To explore the parallels between law and technology, and draw further on their interconnectedness for both research and teaching and learning, the University of Cape Town (UCT) has undertaken to establish Africa’s first Centre for Law and Technology.
The multidisciplinary centre, to be housed in UCT’s Faculty of Law, will pilot research and teaching and learning from the perspective of law and technology in a bid to keep up with the demands of a modern, tech-driven world.
This was revealed by Dean of Law Professor Danwood Chirwa, during the facultyʼs 160th anniversary celebration in Cape Town this week.
Alumni, members of the Leadership Lekgotla including Vice-Chancellor Professor Mamokgethi Phakeng, deans of faculties and former Deputy Vice-Chancellor for Research and Internationalisation and former Dean of Law Professor Danie Visser, joined the festivities at the Old Granary in the city on Thursday, 17 October.
“Those that came before us long recognised the link between law and humanities and between commerce and law, and introduced combined degree programmes in these fields. Now we see the interconnections between law and technology, and we think these links are worth exploring,” Chirwa said.
“Our efforts must continue so that we can be more inclusive and more diverse in all respects, including race, disability, sexual orientation and social background.”
“We can’t be complacent”
Reflecting on the 160-year milestone, he told the audience that age can either be seen as a yoke, or it can provide impetus for greater achievement. It will become a yoke if people choose to be complacent, he added.
“Ignoring the rapid and gradual changes taking place in society can’t be an impetus for greater achievement.
“Our efforts must continue so that we are more inclusive and more diverse in all respects, including race, disability, sexual orientation and social background.”
He said there have been ongoing debates in the faculty about just how much globalisation and technology continue to impact the LLB academic programme. The effect of Generation Z, and the number of new ways of consuming knowledge and how they have impacted the teaching of law in particular have also come under scrutiny.
But using these trends to impact legal education and benefiting from them is what really counts.
“All this has compelled us to think more and examine ourselves. We’ve been thinking more of improving our teaching,” he said.
What’s good for teaching
For a long time, academics in the faculty placed teaching methodologies and philosophies on the backburner.
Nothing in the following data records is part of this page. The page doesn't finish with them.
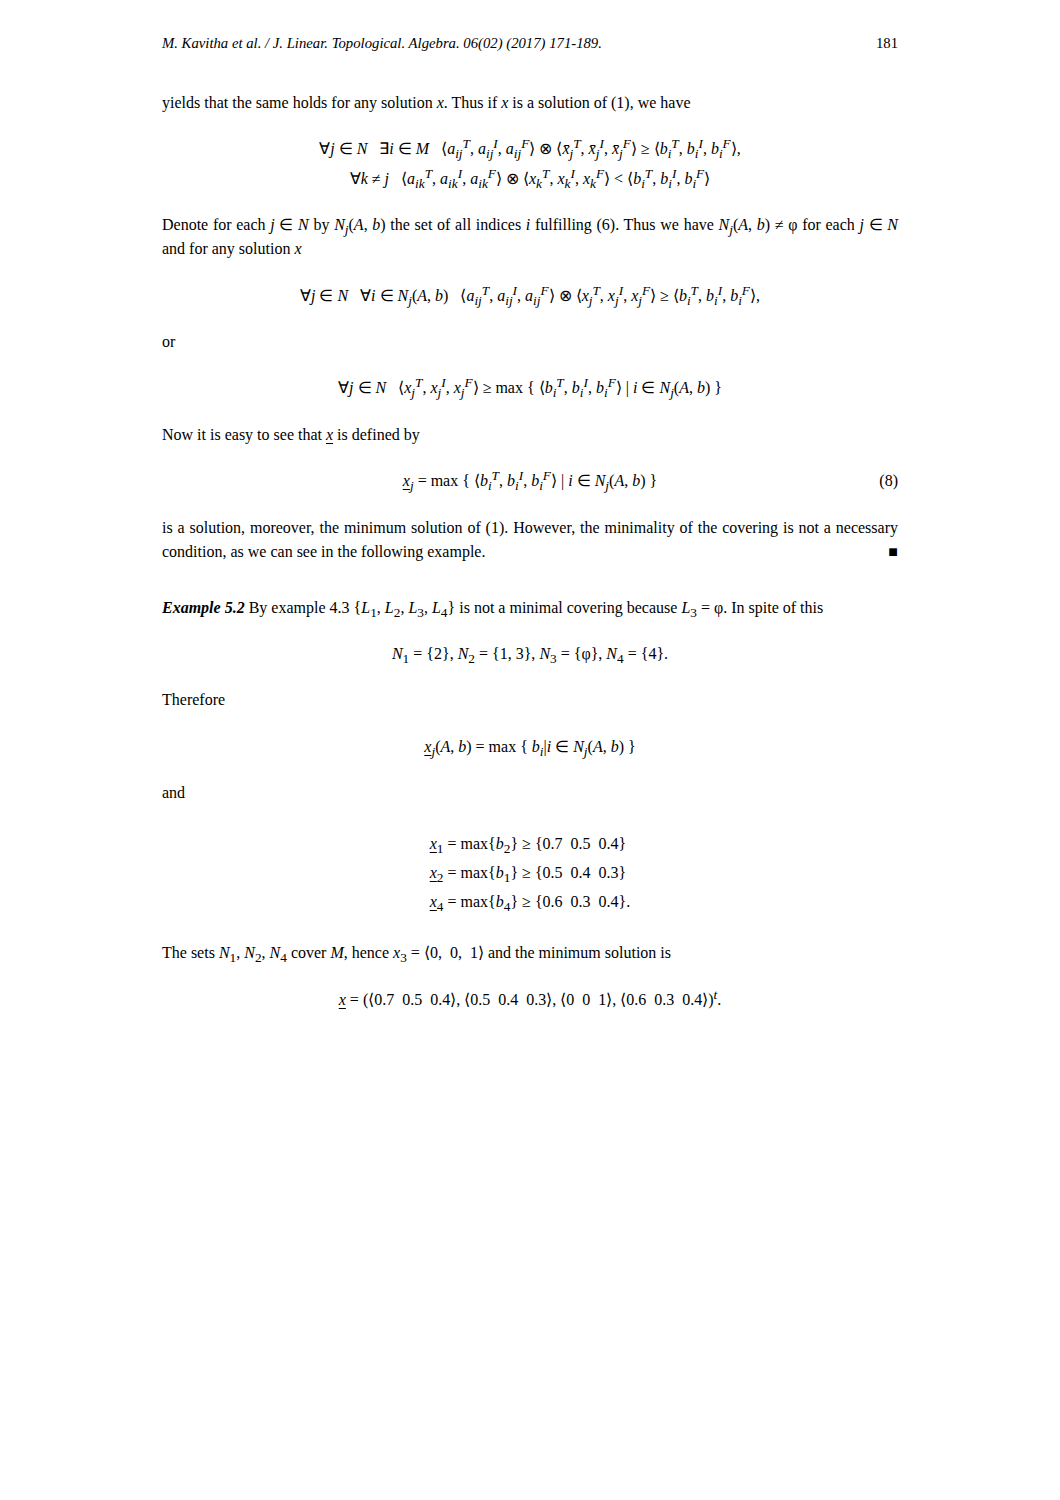M. Kavitha et al. / J. Linear. Topological. Algebra. 06(02) (2017) 171-189. 181
yields that the same holds for any solution x. Thus if x is a solution of (1), we have
∀j ∈ N ∃i ∈ M ⟨aijT, aijI, aijF⟩ ⊗ ⟨x̄jT, x̄jI, x̄jF⟩ ≥ ⟨biT, biI, biF⟩, ∀k ≠ j ⟨aikT, aikI, aikF⟩ ⊗ ⟨xkT, xkI, xkF⟩ < ⟨biT, biI, biF⟩
Denote for each j ∈ N by Nj(A, b) the set of all indices i fulfilling (6). Thus we have Nj(A, b) ≠ φ for each j ∈ N and for any solution x
∀j ∈ N ∀i ∈ Nj(A, b) ⟨aijT, aijI, aijF⟩ ⊗ ⟨xjT, xjI, xjF⟩ ≥ ⟨biT, biI, biF⟩,
or
∀j ∈ N ⟨xjT, xjI, xjF⟩ ≥ max { ⟨biT, biI, biF⟩ | i ∈ Nj(A, b) }
Now it is easy to see that x is defined by
xj = max { ⟨biT, biI, biF⟩ | i ∈ Nj(A, b) } (8)
is a solution, moreover, the minimum solution of (1). However, the minimality of the covering is not a necessary condition, as we can see in the following example. ■
Example 5.2 By example 4.3 {L1, L2, L3, L4} is not a minimal covering because L3 = φ. In spite of this
N1 = {2}, N2 = {1, 3}, N3 = {φ}, N4 = {4}.
Therefore
xj(A, b) = max { bi|i ∈ Nj(A, b) }
and
x1 = max{b2} ≥ {0.7 0.5 0.4} x2 = max{b1} ≥ {0.5 0.4 0.3} x4 = max{b4} ≥ {0.6 0.3 0.4}.
The sets N1, N2, N4 cover M, hence x3 = ⟨0, 0, 1⟩ and the minimum solution is
x = (⟨0.7 0.5 0.4⟩, ⟨0.5 0.4 0.3⟩, ⟨0 0 1⟩, ⟨0.6 0.3 0.4⟩)t.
But that has changed.
Today, Chirwa said, discussions on what is good for teaching law and the methods to get it right drive conversations. Academics in the faculty are also more sensitive to students’ ideas and opinions, and involving them in key decisions that directly affect them is common.
“Previously, we treated students’ views on teaching, and our teaching specifically, as distractions and lame excuses. Now we are more responsive to student input and participation in decision making.”
Some plans already in place to revolutionise the faculty and connect students and academics include the recent establishment of the Law/Tech Club. The club provides a space for students and staff to come together and engage about law and technology.
“All this has made us better and stronger, and can make us even better.”
In the next five years the faculty hopes to establish a combined degree programme that will draw into the LLB programme students in information systems, mathematics and computer science. There are also plans to offer a postgraduate programme in law and technology, and a skills course in law and technology for LLB students.
“All of this has made us better and stronger, and can make us even better. We have a history of resilience, self-examination, adaption and [we’ve been on] a quest for constant progress. If we continue with that spirit, we can be what we wish to be,” Chirwa said.